Hezbollah is surprised that, after they committed more acts of war at a time when Israel was being assaulted with homemade rockets from Gaza, Israel reacted strongly. Did they think they had some natural right to violate a nation's borders and launch rockets at them and kidnap and kill their citizens?

I'm all for giving these idiots more surprises. They really need to learn what superpower really means. Nobody in the U.S. or Israel wants to kill the innocent civilians, but when terrorists use them as shields, it has to be viewed as when healthy tissue is cut out remove a cancer. The people of Iraq and Lebanon and Gaza and the West Bank need to learn that tolerating terrorists in their midst is a good way to get your own family killed collaterally, and that these people are poison, and that they have targets on their backs. Anybody standing too close to them will be incinerated with them. We should be distributing photos of the site where Zarqawi died with the reminder that those who were there with him died in the same manner as he did.

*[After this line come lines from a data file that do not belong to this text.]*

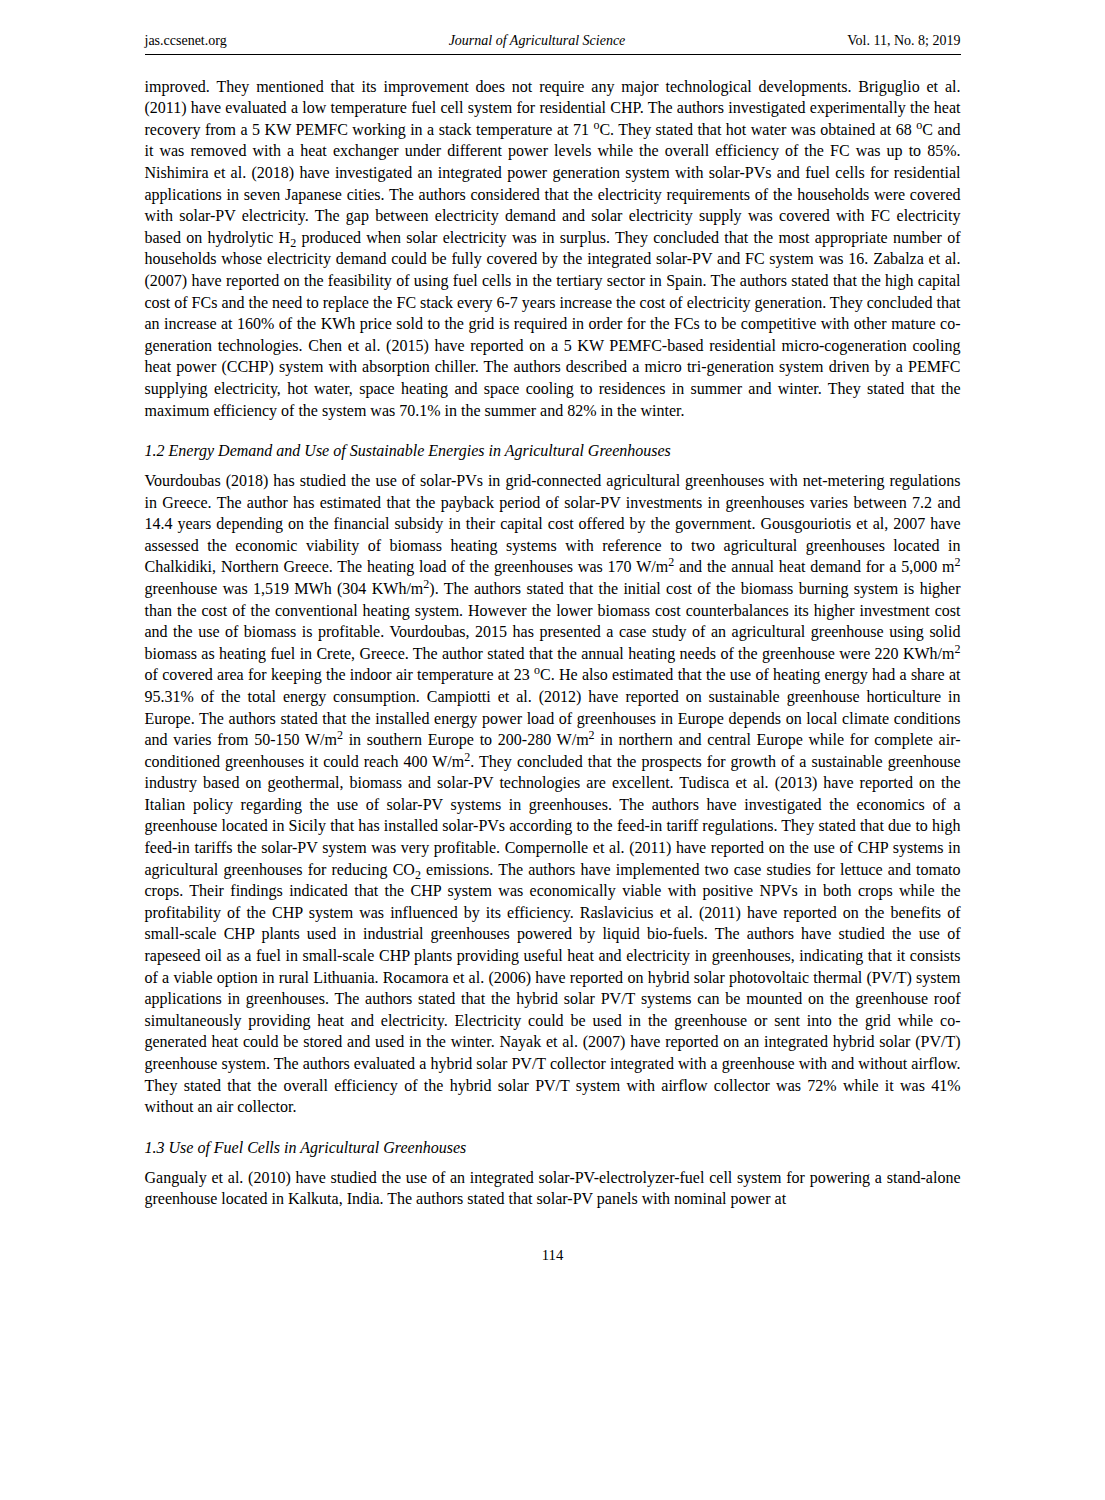jas.ccsenet.org Journal of Agricultural Science Vol. 11, No. 8; 2019
improved. They mentioned that its improvement does not require any major technological developments. Briguglio et al. (2011) have evaluated a low temperature fuel cell system for residential CHP. The authors investigated experimentally the heat recovery from a 5 KW PEMFC working in a stack temperature at 71 oC. They stated that hot water was obtained at 68 oC and it was removed with a heat exchanger under different power levels while the overall efficiency of the FC was up to 85%. Nishimira et al. (2018) have investigated an integrated power generation system with solar-PVs and fuel cells for residential applications in seven Japanese cities. The authors considered that the electricity requirements of the households were covered with solar-PV electricity. The gap between electricity demand and solar electricity supply was covered with FC electricity based on hydrolytic H2 produced when solar electricity was in surplus. They concluded that the most appropriate number of households whose electricity demand could be fully covered by the integrated solar-PV and FC system was 16. Zabalza et al. (2007) have reported on the feasibility of using fuel cells in the tertiary sector in Spain. The authors stated that the high capital cost of FCs and the need to replace the FC stack every 6-7 years increase the cost of electricity generation. They concluded that an increase at 160% of the KWh price sold to the grid is required in order for the FCs to be competitive with other mature co-generation technologies. Chen et al. (2015) have reported on a 5 KW PEMFC-based residential micro-cogeneration cooling heat power (CCHP) system with absorption chiller. The authors described a micro tri-generation system driven by a PEMFC supplying electricity, hot water, space heating and space cooling to residences in summer and winter. They stated that the maximum efficiency of the system was 70.1% in the summer and 82% in the winter.
1.2 Energy Demand and Use of Sustainable Energies in Agricultural Greenhouses
Vourdoubas (2018) has studied the use of solar-PVs in grid-connected agricultural greenhouses with net-metering regulations in Greece. The author has estimated that the payback period of solar-PV investments in greenhouses varies between 7.2 and 14.4 years depending on the financial subsidy in their capital cost offered by the government. Gousgouriotis et al, 2007 have assessed the economic viability of biomass heating systems with reference to two agricultural greenhouses located in Chalkidiki, Northern Greece. The heating load of the greenhouses was 170 W/m2 and the annual heat demand for a 5,000 m2 greenhouse was 1,519 MWh (304 KWh/m2). The authors stated that the initial cost of the biomass burning system is higher than the cost of the conventional heating system. However the lower biomass cost counterbalances its higher investment cost and the use of biomass is profitable. Vourdoubas, 2015 has presented a case study of an agricultural greenhouse using solid biomass as heating fuel in Crete, Greece. The author stated that the annual heating needs of the greenhouse were 220 KWh/m2 of covered area for keeping the indoor air temperature at 23 oC. He also estimated that the use of heating energy had a share at 95.31% of the total energy consumption. Campiotti et al. (2012) have reported on sustainable greenhouse horticulture in Europe. The authors stated that the installed energy power load of greenhouses in Europe depends on local climate conditions and varies from 50-150 W/m2 in southern Europe to 200-280 W/m2 in northern and central Europe while for complete air-conditioned greenhouses it could reach 400 W/m2. They concluded that the prospects for growth of a sustainable greenhouse industry based on geothermal, biomass and solar-PV technologies are excellent. Tudisca et al. (2013) have reported on the Italian policy regarding the use of solar-PV systems in greenhouses. The authors have investigated the economics of a greenhouse located in Sicily that has installed solar-PVs according to the feed-in tariff regulations. They stated that due to high feed-in tariffs the solar-PV system was very profitable. Compernolle et al. (2011) have reported on the use of CHP systems in agricultural greenhouses for reducing CO2 emissions. The authors have implemented two case studies for lettuce and tomato crops. Their findings indicated that the CHP system was economically viable with positive NPVs in both crops while the profitability of the CHP system was influenced by its efficiency. Raslavicius et al. (2011) have reported on the benefits of small-scale CHP plants used in industrial greenhouses powered by liquid bio-fuels. The authors have studied the use of rapeseed oil as a fuel in small-scale CHP plants providing useful heat and electricity in greenhouses, indicating that it consists of a viable option in rural Lithuania. Rocamora et al. (2006) have reported on hybrid solar photovoltaic thermal (PV/T) system applications in greenhouses. The authors stated that the hybrid solar PV/T systems can be mounted on the greenhouse roof simultaneously providing heat and electricity. Electricity could be used in the greenhouse or sent into the grid while co-generated heat could be stored and used in the winter. Nayak et al. (2007) have reported on an integrated hybrid solar (PV/T) greenhouse system. The authors evaluated a hybrid solar PV/T collector integrated with a greenhouse with and without airflow. They stated that the overall efficiency of the hybrid solar PV/T system with airflow collector was 72% while it was 41% without an air collector.
1.3 Use of Fuel Cells in Agricultural Greenhouses
Gangualy et al. (2010) have studied the use of an integrated solar-PV-electrolyzer-fuel cell system for powering a stand-alone greenhouse located in Kalkuta, India. The authors stated that solar-PV panels with nominal power at
114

War is a terrible thing. But when you start one, you should not be allowed to just call for a ceasefire when things get too painful. That's what General Sherman knew, and what we all need to understand and be committed to.

I want Lebanon to be free, peaceful and prosperous, but that won't happen as long as Hezbollah, Syria and the Iranians are allowed to use that country as a base from which to conduct warfare on Lebanon's neighbors and constituent groups. These people don't learn without shock and awe. If it worries you that our image will suffer with other nations, remember that they don't like us much anyway. Criticism is inevitable. In foreign policy, I would rather be feared than seen as a peacemaker of U.N. stripe.

Richard Cohen, of all people, seems to agree:
These calls for proportionality rankle. They fall on my ears not as genteel expressions of fairness, some ditsy Marquess of Queensberry idea of war, but as ugly sentiments pregnant with antipathy toward the only state in the Middle East that is a democracy. After the Holocaust, after 1,000 years of mayhem and murder, the only proportionality that counts is zero for zero. If Israel's enemies want that, they can have it in a moment.
Well said!

These folks seem to think that wars are supposed to be fair fights. And they claim that George W. Bush doesn't understand history!

Monday, July 24, 2006

PC or Not PC?

I thought this would be a big deal, until I remembered all the photos of Palestinian toddlers dressed up in imitation suicide bomber belts. If I were Israeli, I don't think I'd be too concerned that my children might grow up with a will to fight.